> **Exercise objective**:
Look through the data for the string "unit". Copy every line where it is found.

> **Material supplied**:

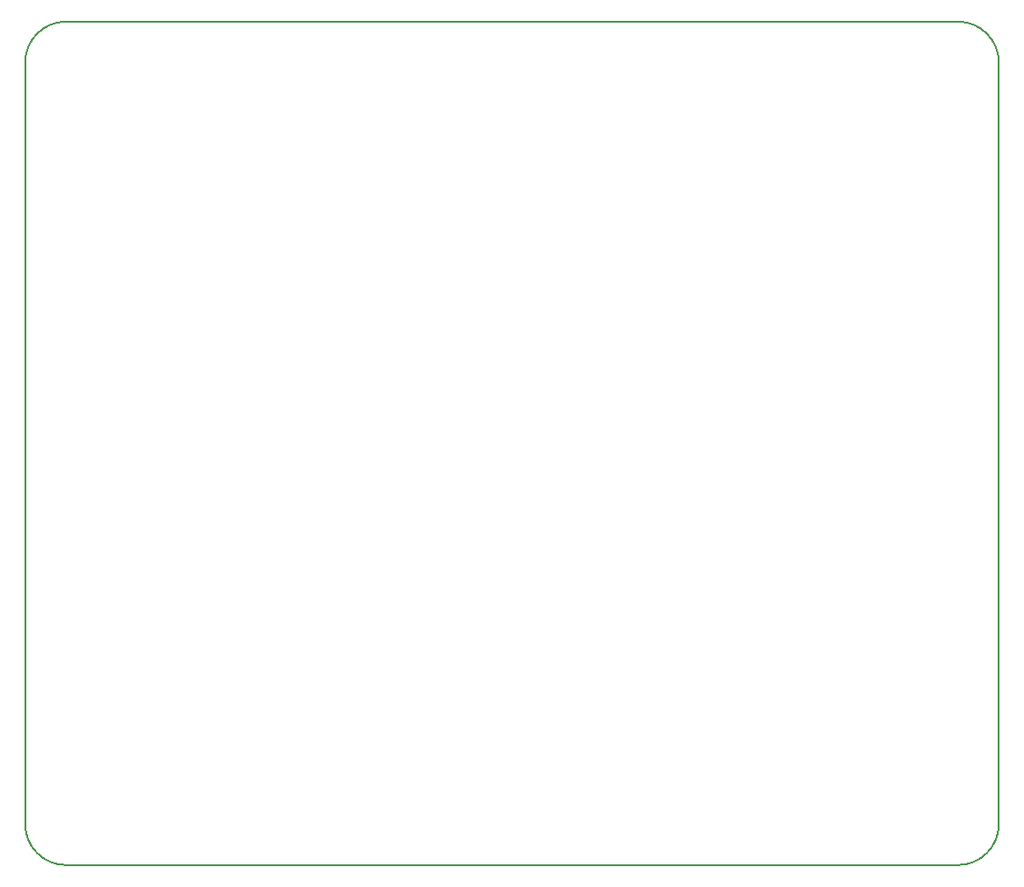
<source format=gbr>
G04 #@! TF.FileFunction,Profile,NP*
%FSLAX46Y46*%
G04 Gerber Fmt 4.6, Leading zero omitted, Abs format (unit mm)*
G04 Created by KiCad (PCBNEW 4.0.4-stable) date 07/19/17 16:13:46*
%MOMM*%
%LPD*%
G01*
G04 APERTURE LIST*
%ADD10C,0.100000*%
%ADD11C,0.150000*%
G04 APERTURE END LIST*
D10*
D11*
X3810000Y0D02*
X86995000Y0D01*
X90805000Y3810000D02*
X90805000Y74930000D01*
X3810000Y78740000D02*
X86995000Y78740000D01*
X0Y3810000D02*
X0Y74930000D01*
X0Y3810000D02*
G75*
G03X3810000Y0I3810000J0D01*
G01*
X3810000Y78740000D02*
G75*
G03X0Y74930000I0J-3810000D01*
G01*
X86995000Y0D02*
G75*
G03X90805000Y3810000I0J3810000D01*
G01*
X90805000Y74930000D02*
G75*
G03X86995000Y78740000I-3810000J0D01*
G01*
M02*

</source>
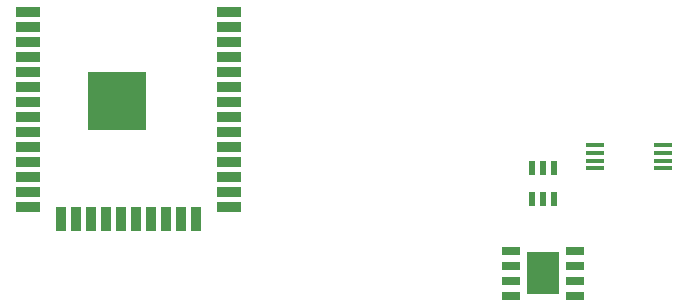
<source format=gbr>
%TF.GenerationSoftware,KiCad,Pcbnew,(5.1.10)-1*%
%TF.CreationDate,2021-07-17T10:17:37+02:00*%
%TF.ProjectId,BCPEHUB1,42435045-4855-4423-912e-6b696361645f,rev?*%
%TF.SameCoordinates,Original*%
%TF.FileFunction,Paste,Top*%
%TF.FilePolarity,Positive*%
%FSLAX46Y46*%
G04 Gerber Fmt 4.6, Leading zero omitted, Abs format (unit mm)*
G04 Created by KiCad (PCBNEW (5.1.10)-1) date 2021-07-17 10:17:37*
%MOMM*%
%LPD*%
G01*
G04 APERTURE LIST*
%ADD10R,2.000000X0.900000*%
%ADD11R,0.900000X2.000000*%
%ADD12R,5.000000X5.000000*%
%ADD13R,1.560000X0.400000*%
%ADD14R,0.550000X1.200000*%
%ADD15R,2.700000X3.600000*%
%ADD16R,1.500000X0.650000*%
G04 APERTURE END LIST*
D10*
%TO.C,U4*%
X129645199Y-93455000D03*
X129645199Y-94725000D03*
X129645199Y-95995000D03*
X129645199Y-97265000D03*
X129645199Y-98535000D03*
X129645199Y-99805000D03*
X129645199Y-101075000D03*
X129645199Y-102345000D03*
X129645199Y-103615000D03*
X129645199Y-104885000D03*
X129645199Y-106155000D03*
X129645199Y-107425000D03*
X129645199Y-108695000D03*
X129645199Y-109965000D03*
D11*
X126860199Y-110965000D03*
X125590199Y-110965000D03*
X124320199Y-110965000D03*
X123050199Y-110965000D03*
X121780199Y-110965000D03*
X120510199Y-110965000D03*
X119240199Y-110965000D03*
X117970199Y-110965000D03*
X116700199Y-110965000D03*
X115430199Y-110965000D03*
D10*
X112645199Y-109965000D03*
X112645199Y-108695000D03*
X112645199Y-107425000D03*
X112645199Y-106155000D03*
X112645199Y-104885000D03*
X112645199Y-103615000D03*
X112645199Y-102345000D03*
X112645199Y-101075000D03*
X112645199Y-99805000D03*
X112645199Y-98535000D03*
X112645199Y-97265000D03*
X112645199Y-95995000D03*
X112645199Y-94725000D03*
X112645199Y-93455000D03*
D12*
X120145199Y-100955000D03*
%TD*%
D13*
%TO.C,U3*%
X166370000Y-104730000D03*
X166370000Y-105380000D03*
X166370000Y-106030000D03*
X166370000Y-106680000D03*
X160610000Y-106680000D03*
X160610000Y-106030000D03*
X160610000Y-105380000D03*
X160610000Y-104730000D03*
%TD*%
D14*
%TO.C,U2*%
X156210000Y-106650000D03*
X155260000Y-106650000D03*
X157160000Y-106650000D03*
X157160000Y-109250000D03*
X156210000Y-109250000D03*
X155260000Y-109250000D03*
%TD*%
D15*
%TO.C,U1*%
X156210000Y-115570000D03*
D16*
X158910000Y-113665000D03*
X158910000Y-114935000D03*
X158910000Y-116205000D03*
X158910000Y-117475000D03*
X153510000Y-117475000D03*
X153510000Y-116205000D03*
X153510000Y-114935000D03*
X153510000Y-113665000D03*
%TD*%
M02*

</source>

> **Exercise result**:
G04 Gerber Fmt 4.6, Leading zero omitted, Abs format (unit mm)*
G04 Gerber Fmt 4.6, Leading zero omitted, Abs format (unit mm)*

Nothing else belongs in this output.